Residents of Port Orford, Ore. made a great to-do last week about a mislaid meteorite. Somewhere in the wilderness to the southeast lay a huge clod of stone and metal. Exactly where it was, only one person thought he knew. In 1859 Dr. John Evans, a U. S. Government geologist, stumbled on a meteoritic body, almost entirely buried, whose mass he estimated at 22,000 Ib. A 25-gram sample was sent to the Smithsonian Institution in Washington. The meteorite was classified as a pallasite--a mixture of olivine (green magnesium iron silicate) and metallic iron. Unfortunately, before Dr. Evans had precisely charted the meteorite's position, he died.
Big meteorites are worth money as scientific exhibits. Harvey Harlow Nininger of Denver, indefatigable meteorite-chaser-and-broker, usually pays a rate of $1 per pound for these fragments, sometimes more for unusually fine specimens (TIME, July 5, 1937). Dr. Nininger was vacationing in New England last week, apparently biding his time until the lost pallasite was actually found. But anybody could figure that at his base rate the meteorite would bring $22,000.

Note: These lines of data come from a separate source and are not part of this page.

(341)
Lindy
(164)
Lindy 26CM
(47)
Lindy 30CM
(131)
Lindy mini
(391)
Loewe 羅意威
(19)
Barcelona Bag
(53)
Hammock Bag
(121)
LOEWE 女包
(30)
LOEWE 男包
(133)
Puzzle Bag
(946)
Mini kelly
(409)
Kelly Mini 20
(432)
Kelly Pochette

The man who had Port Orford all stirred up last week was a 70-year-old Oregon miner named Robert Harrison. Miner Harrison asserts that he found the meteorite as a boy of 14, when he was staking out a nickel claim in the mountains with his father. Oldster Harrison also declares that he came upon the meteorite again in 1900, that he still remembers exactly where it is. Slowed up two years ago by an injury. Miner Harrison was feeling spry enough last week to figure on going after the lost meteorite.
The Smithsonian Institution was sufficiently roused by all this to point out that it had applied for and received a formal searching permit from the U. S. Forest Service, so that even if the body were found by someone else it would still belong to the Smithsonian. Free-lance searchers disagreed with this view. The Portland Oregonian quoted one "eminent," unnamed Oregon jurist as follows: "Anyone finding a mineral deposit (and a meteorite is a mineral) may file a claim and get possession by going through certain legal procedure at the courthouse of the county wherein it is found."
In Oregon's Deschutes County last week, forest patrolmen, investigating a puff of smoke in the woods, found a hot meteorite imbedded in a tree. They described it as ''the size of a ten-quart water pail." Latest reports: no sale.